One of the biggest benefits we discovered as a school by abandoning SATS was the time and space it provided in our Year 6 curriculum for independent learning opportunities: opportunities for children to be allowed to follow areas of study that really interested them and apply library and ICT skills; opportunities to learn new skills outside the standard curriculum (e.g. cycling courses); opportunities to prepare for a smooth transition into Year 7, experience discovery days at Trent College.
Apart from my concern that this school in the news was placing so much emphasis on testing Year 6 pupils, my other major concern is the message we are giving to children by paying them to revise.

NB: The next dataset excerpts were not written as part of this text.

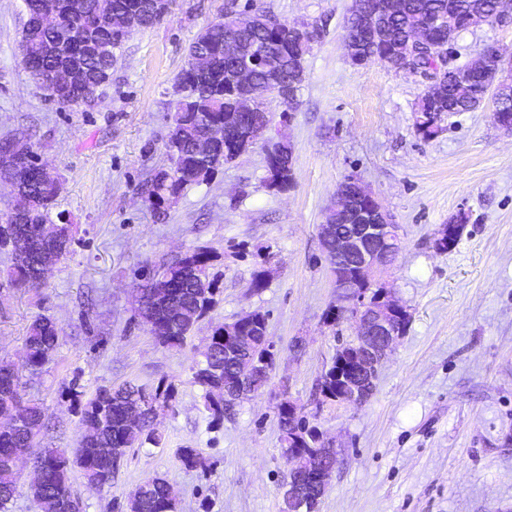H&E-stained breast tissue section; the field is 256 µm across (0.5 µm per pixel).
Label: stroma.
<instances>
[{
  "instance_id": "35a3bbf8",
  "label": "stroma",
  "mask_w": 512,
  "mask_h": 512,
  "mask_svg": "<svg viewBox=\"0 0 512 512\" xmlns=\"http://www.w3.org/2000/svg\"><path fill=\"white\" fill-rule=\"evenodd\" d=\"M249 1L323 30L294 102L266 104L272 137L293 146L294 181L268 187L260 142L157 211L150 190L166 163L174 84L225 0H173L159 23L117 49L92 106L45 99L19 54L22 0H0V141L22 140L56 173V209L74 235L41 287L0 296V359L21 363L38 315L62 330L53 360L21 379L25 398L46 411L40 443L75 448L81 410L99 390L170 386L172 407L156 419L161 445L131 449L108 488L73 473L85 512H125L136 486L157 474L182 512H281L277 407L288 399L337 450L319 512H512V135L489 103L445 117L431 138L419 135L425 80L346 56L353 0H238ZM490 48L512 60V25L462 32L452 55L463 64ZM350 176L401 227L402 248L382 282L410 313L359 405L319 391L337 349L356 334L338 312L319 235ZM459 215L458 244L437 251V231ZM192 248L210 253L218 304L182 346L167 347L137 324L134 290L159 260ZM259 269L268 276L256 292ZM254 310L266 315L278 350L271 378L213 426L192 379L197 351L216 325ZM183 448L200 449L203 466L185 467Z\"/></svg>"
}]
</instances>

Most schools have reward systems. We at The Elms have a whole host of reward systems that recognise achievement and endeavour. Children earn team stars for good behaviour, sports colours for achievement on the sports fields, book worm awards for reading, music badges for playing instruments and so on. Is this so different from what the school in the news was doing by paying its pupils? I believe it is. To me, one of the joys of leading The Elms is the strong work ethos that all pupils retain, all the way through to year 6. There is genuine pride expressed by the children who wear badges on their blazers. This pride exists whether the pupil is a girl or boy, sporty or bookish. To me, the fact that children show so much appreciation for these rewards, shows that they understand something crucial to their future success, namely that effort brings success, and success brings its own rewards.
I can’t help thinking that the message given to pupils rewarded with payment to work for a test is entirely the wrong message. To me it suggests that seven years of primary education has failed to instil little work ethos into these children, and the saddest lesson of all is that the joy that comes from learning for learning’s sake is overlooked.